Although the clinical history and the investigations performed clearly show positivity with clinical manifestations for SARS-CoV-2 in the lung, the infection source could not be clarified. As a resident of a ground floor apartment, the cat was used to going outside. Moreover, it was the only pet living with the owner. Probably, the contamination was due to the habit of cats of licking potentially contaminated surfaces or through contact, not detected by the owners, with other unidentified positive cats or positive asymptomatic visitors. At the same time, the presence of SARS-CoV-2 in the nasal swab is not enough to assert that it caused the pathological event [37]. As per health protocols and due to the time required for the swab transport and analysis, the cat corpse was cremated before knowing the test results. For this reason, unfortunately it was not possible to perform histological analysis to confirm that the pet died due to SARS-CoV2, although the concomitant presence of severe pneumonia and virus RNA was ascertained. Therefore, the link between SARS-CoV-2 infection and the cat death remains an open question.
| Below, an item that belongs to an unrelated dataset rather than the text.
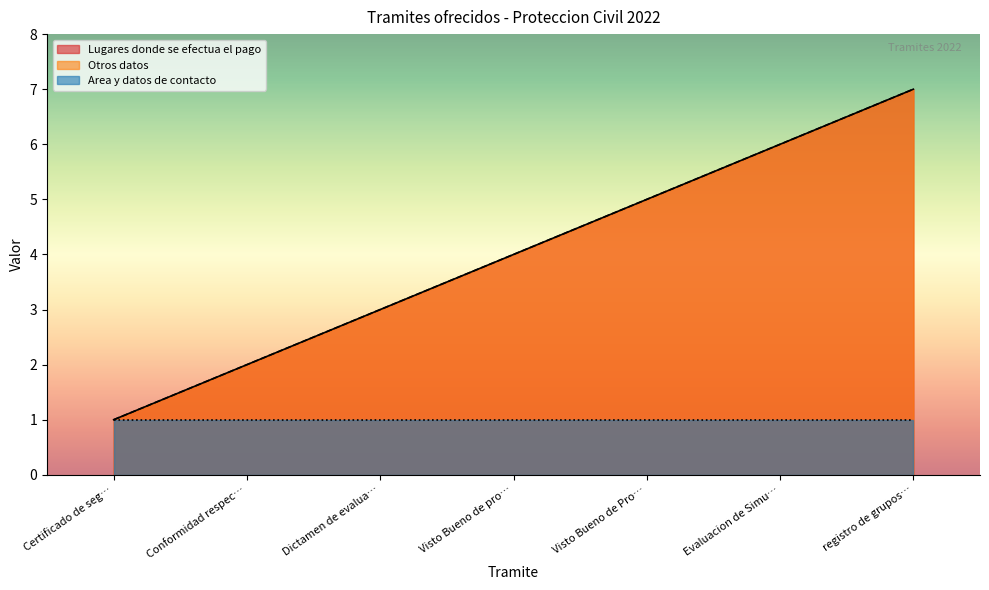

Does the chart display data point markers on the line(s)?

No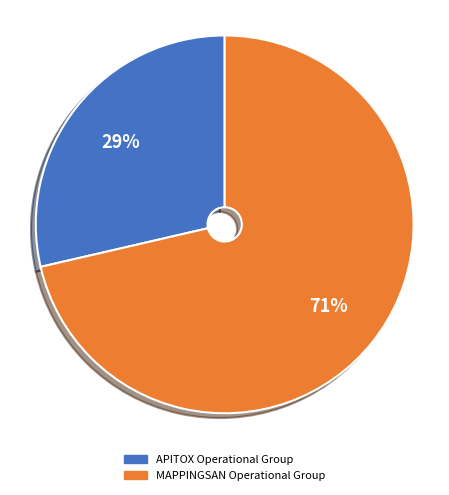

Does APITOX Operational Group account for over 50% of the chart?

No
To date, the crisis that has affected several world regions seems to be over, but the natural reservoirs of the virus and its high contagion rate, as well as environmental and social conditions may pave the way for a second epidemic wave. Particularly, as cats and dogs are more common and in closer contact with humans than bats, they should be checked for SARS-CoV-2 when affected by severe pneumoniae, as several al studies have demonstrated the propensity of coronaviruses for interspecies transmission [38,39]. At this point, there is no evidence that cats can spread COVID-19 and owners should not abandon their pets nor compromise their wellbeing [18].